## Supplied records
+ + + + + + +
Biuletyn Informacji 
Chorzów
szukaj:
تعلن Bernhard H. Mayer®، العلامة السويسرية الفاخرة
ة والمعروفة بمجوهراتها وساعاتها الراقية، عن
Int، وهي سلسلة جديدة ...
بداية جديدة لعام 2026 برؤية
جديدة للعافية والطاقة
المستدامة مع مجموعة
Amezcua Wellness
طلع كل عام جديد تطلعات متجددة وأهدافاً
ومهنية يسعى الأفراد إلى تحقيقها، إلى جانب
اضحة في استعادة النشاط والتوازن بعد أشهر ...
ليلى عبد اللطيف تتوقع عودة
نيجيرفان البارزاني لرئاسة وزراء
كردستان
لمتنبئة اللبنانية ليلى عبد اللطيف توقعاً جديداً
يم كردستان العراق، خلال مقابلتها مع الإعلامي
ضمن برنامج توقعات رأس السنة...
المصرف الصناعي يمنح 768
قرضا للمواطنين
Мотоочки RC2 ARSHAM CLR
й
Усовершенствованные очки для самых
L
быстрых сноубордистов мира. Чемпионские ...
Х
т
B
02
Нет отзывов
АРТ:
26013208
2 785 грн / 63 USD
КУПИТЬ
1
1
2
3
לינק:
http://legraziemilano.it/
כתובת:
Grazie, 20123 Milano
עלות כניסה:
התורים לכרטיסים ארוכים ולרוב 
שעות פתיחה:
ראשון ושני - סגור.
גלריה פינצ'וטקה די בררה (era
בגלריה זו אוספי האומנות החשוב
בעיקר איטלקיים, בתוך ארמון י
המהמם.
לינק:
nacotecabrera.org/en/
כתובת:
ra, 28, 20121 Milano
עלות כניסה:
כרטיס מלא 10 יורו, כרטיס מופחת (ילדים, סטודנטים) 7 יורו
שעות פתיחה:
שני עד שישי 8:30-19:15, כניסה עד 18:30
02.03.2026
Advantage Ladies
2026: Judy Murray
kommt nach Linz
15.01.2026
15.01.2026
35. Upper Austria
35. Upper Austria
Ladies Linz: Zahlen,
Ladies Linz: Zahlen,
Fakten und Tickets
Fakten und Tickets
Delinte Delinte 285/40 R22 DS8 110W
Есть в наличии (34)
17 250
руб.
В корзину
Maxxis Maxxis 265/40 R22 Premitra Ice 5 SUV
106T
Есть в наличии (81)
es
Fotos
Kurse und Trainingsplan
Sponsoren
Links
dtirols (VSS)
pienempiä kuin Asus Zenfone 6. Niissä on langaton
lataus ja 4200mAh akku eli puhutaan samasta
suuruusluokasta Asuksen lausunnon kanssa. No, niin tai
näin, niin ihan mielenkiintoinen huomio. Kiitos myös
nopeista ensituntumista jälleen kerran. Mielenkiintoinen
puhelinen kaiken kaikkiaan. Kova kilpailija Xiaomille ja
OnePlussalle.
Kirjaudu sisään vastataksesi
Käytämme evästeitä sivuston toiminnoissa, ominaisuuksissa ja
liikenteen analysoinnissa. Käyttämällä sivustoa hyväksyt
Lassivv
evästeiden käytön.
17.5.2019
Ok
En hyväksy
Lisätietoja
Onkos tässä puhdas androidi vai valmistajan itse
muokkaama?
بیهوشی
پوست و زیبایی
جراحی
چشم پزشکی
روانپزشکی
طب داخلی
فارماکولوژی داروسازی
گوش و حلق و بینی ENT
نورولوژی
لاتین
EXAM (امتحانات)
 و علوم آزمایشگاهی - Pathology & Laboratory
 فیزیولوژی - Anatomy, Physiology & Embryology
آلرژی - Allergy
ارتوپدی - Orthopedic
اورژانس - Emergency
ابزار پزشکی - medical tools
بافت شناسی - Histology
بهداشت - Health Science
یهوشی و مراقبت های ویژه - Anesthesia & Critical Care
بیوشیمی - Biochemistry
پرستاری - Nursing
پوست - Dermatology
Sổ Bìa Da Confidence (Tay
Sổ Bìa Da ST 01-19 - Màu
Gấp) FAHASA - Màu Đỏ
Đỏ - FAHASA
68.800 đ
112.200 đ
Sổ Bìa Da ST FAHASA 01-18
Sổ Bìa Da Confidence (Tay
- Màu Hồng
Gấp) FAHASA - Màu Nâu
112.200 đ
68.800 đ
+ + + + + + +
## Task prompt
All of the material, start to finish, should be retyped exactly.

## Solution to the exercise
Biuletyn Informacji 
Chorzów
szukaj:
تعلن Bernhard H. Mayer®، العلامة السويسرية الفاخرة
ة والمعروفة بمجوهراتها وساعاتها الراقية، عن
Int، وهي سلسلة جديدة ...
بداية جديدة لعام 2026 برؤية
جديدة للعافية والطاقة
المستدامة مع مجموعة
Amezcua Wellness
طلع كل عام جديد تطلعات متجددة وأهدافاً
ومهنية يسعى الأفراد إلى تحقيقها، إلى جانب
اضحة في استعادة النشاط والتوازن بعد أشهر ...
ليلى عبد اللطيف تتوقع عودة
نيجيرفان البارزاني لرئاسة وزراء
كردستان
لمتنبئة اللبنانية ليلى عبد اللطيف توقعاً جديداً
يم كردستان العراق، خلال مقابلتها مع الإعلامي
ضمن برنامج توقعات رأس السنة...
المصرف الصناعي يمنح 768
قرضا للمواطنين
Мотоочки RC2 ARSHAM CLR
й
Усовершенствованные очки для самых
L
быстрых сноубордистов мира. Чемпионские ...
Х
т
B
02
Нет отзывов
АРТ:
26013208
2 785 грн / 63 USD
КУПИТЬ
1
1
2
3
לינק:
http://legraziemilano.it/
כתובת:
Grazie, 20123 Milano
עלות כניסה:
התורים לכרטיסים ארוכים ולרוב 
שעות פתיחה:
ראשון ושני - סגור.
גלריה פינצ'וטקה די בררה (era
בגלריה זו אוספי האומנות החשוב
בעיקר איטלקיים, בתוך ארמון י
המהמם.
לינק:
nacotecabrera.org/en/
כתובת:
ra, 28, 20121 Milano
עלות כניסה:
כרטיס מלא 10 יורו, כרטיס מופחת (ילדים, סטודנטים) 7 יורו
שעות פתיחה:
שני עד שישי 8:30-19:15, כניסה עד 18:30
02.03.2026
Advantage Ladies
2026: Judy Murray
kommt nach Linz
15.01.2026
15.01.2026
35. Upper Austria
35. Upper Austria
Ladies Linz: Zahlen,
Ladies Linz: Zahlen,
Fakten und Tickets
Fakten und Tickets
Delinte Delinte 285/40 R22 DS8 110W
Есть в наличии (34)
17 250
руб.
В корзину
Maxxis Maxxis 265/40 R22 Premitra Ice 5 SUV
106T
Есть в наличии (81)
es
Fotos
Kurse und Trainingsplan
Sponsoren
Links
dtirols (VSS)
pienempiä kuin Asus Zenfone 6. Niissä on langaton
lataus ja 4200mAh akku eli puhutaan samasta
suuruusluokasta Asuksen lausunnon kanssa. No, niin tai
näin, niin ihan mielenkiintoinen huomio. Kiitos myös
nopeista ensituntumista jälleen kerran. Mielenkiintoinen
puhelinen kaiken kaikkiaan. Kova kilpailija Xiaomille ja
OnePlussalle.
Kirjaudu sisään vastataksesi
Käytämme evästeitä sivuston toiminnoissa, ominaisuuksissa ja
liikenteen analysoinnissa. Käyttämällä sivustoa hyväksyt
Lassivv
evästeiden käytön.
17.5.2019
Ok
En hyväksy
Lisätietoja
Onkos tässä puhdas androidi vai valmistajan itse
muokkaama?
بیهوشی
پوست و زیبایی
جراحی
چشم پزشکی
روانپزشکی
طب داخلی
فارماکولوژی داروسازی
گوش و حلق و بینی ENT
نورولوژی
لاتین
EXAM (امتحانات)
 و علوم آزمایشگاهی - Pathology & Laboratory
 فیزیولوژی - Anatomy, Physiology & Embryology
آلرژی - Allergy
ارتوپدی - Orthopedic
اورژانس - Emergency
ابزار پزشکی - medical tools
بافت شناسی - Histology
بهداشت - Health Science
یهوشی و مراقبت های ویژه - Anesthesia & Critical Care
بیوشیمی - Biochemistry
پرستاری - Nursing
پوست - Dermatology
Sổ Bìa Da Confidence (Tay
Sổ Bìa Da ST 01-19 - Màu
Gấp) FAHASA - Màu Đỏ
Đỏ - FAHASA
68.800 đ
112.200 đ
Sổ Bìa Da ST FAHASA 01-18
Sổ Bìa Da Confidence (Tay
- Màu Hồng
Gấp) FAHASA - Màu Nâu
112.200 đ
68.800 đ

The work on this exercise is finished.